曲線を多用したり、不安定だったりする建物も、建築の技術が進めば簡単に建てられるはずと信じられていた。
しかし、建築の技術がいくら進んでも、建物は、できるだけまっすぐ建てたほうが、経済的に効率がいい。だから変な形の建物はそんなに多くない。
建物の形を決めているのは結局、技術ではなく、経済ではないか。
中に入れるようだ
アトミウムは、地面と接地する部分に、受付があり、そこでチケットを買えば、いちばんてっぺんの展望台まで行けるという。
実際に来る前は「外で形だけ見られればじゅうぶんかなー」と思っていたけれど、中に入ることができると聞くと入ってみたくなるというのが人情というもの。
チケットを12ユーロで購入し、エレベーターに乗るための行列に並ぶ。
この部分に人がズラッと並んでいた
すでにめちゃめちゃ人が並んでおり、寒空の下、20分ほど待つ。おそらく気温は0度に近かったはずだ、じっと待つこの20分が長い。

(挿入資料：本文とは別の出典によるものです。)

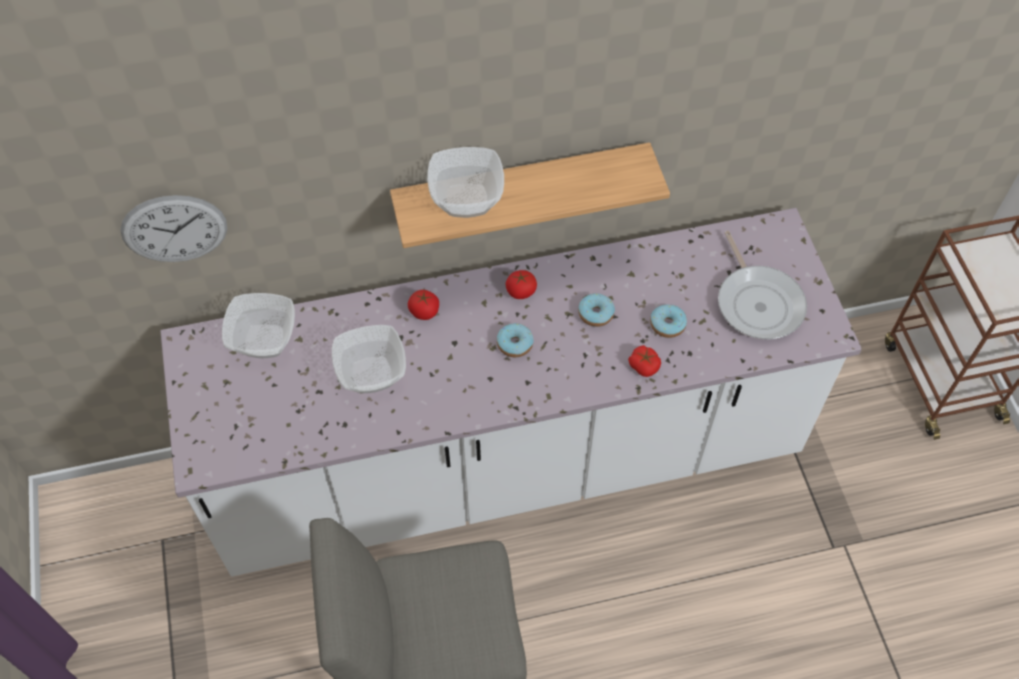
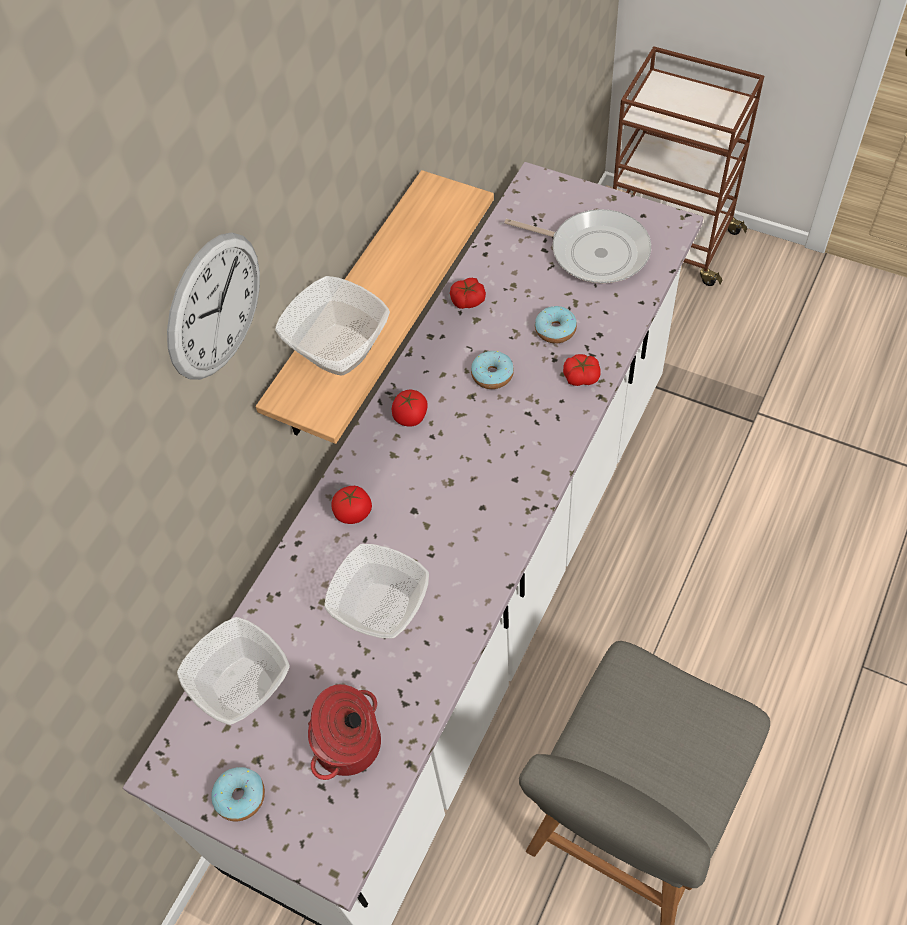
camera: 45 degrees left, 0 degrees up
wall clock [120,195,227,262] -> wall clock moved to [167,232,260,380]
donut [497,323,534,357] -> donut moved to [211,767,265,821]
none -> cooking pot [308,684,381,780]
none -> tomato [450,278,486,309]

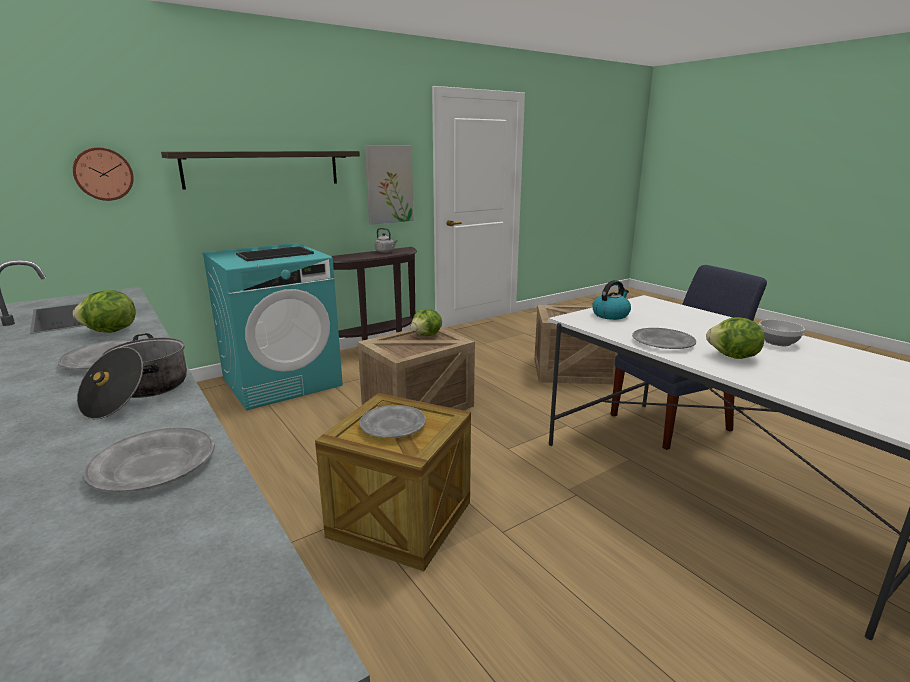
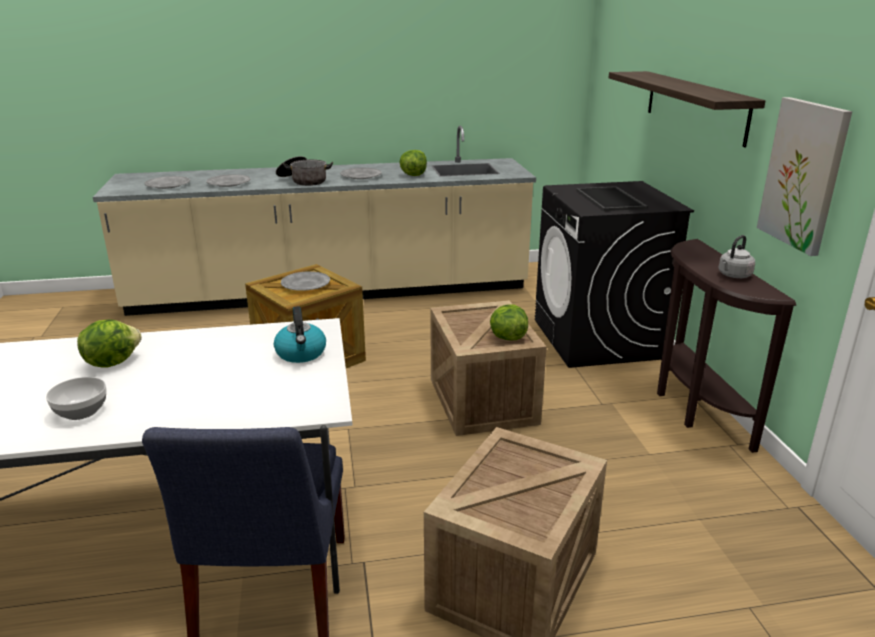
camera: 115 degrees right, 5 degrees up
wall clock [73,147,134,201] -> none
turquoise washing machine [202,243,343,410] -> black washing machine [535,181,694,368]
grey plate [632,328,696,349] -> grey plate moved to [144,176,190,189]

やっと入る順番が来たと思ったら、手荷物検査で背負ってるリュックサックをロッカーに預けてこいと言われ、また最初から20分並ぶことに。そういう大事なことは、チケットを買った時点で知らせてほしい。
でも、せっかく12ユーロもの大金を払ったので我慢して並ぶ。
めちゃめちゃ並んでいた
やっと順番が来たと思ったら、ヒョウのきぐるみと何が何だかわけがわからないまま強制的に写真を撮られた。
なんなんだこのヒョウは
その有無の言わせなさはすごい。はい並んで、パシャ。この間10秒ほど。表情を作る暇もない。何か言うこともできないので、おむつを取替えられる嬰児のごとくなされるがままである。
アトミウムは朝青龍16233人ぶん
エレベーターに並ぶ前に、このアトミウムについての解説が掲示してあった。
ほうほう、こうなってんのね
ボールの中は、何らかの部屋になっており、斜めに支えている棒は、それぞれのボールの部屋を連絡するエスカレーターなどがついているらしい。
アトミウムのデータ
そして、こちらの掲示によると、アトミウムの高さは102メートル。ボールの直径は18メートル。リノベーション後の重さは2500000キログラム。という。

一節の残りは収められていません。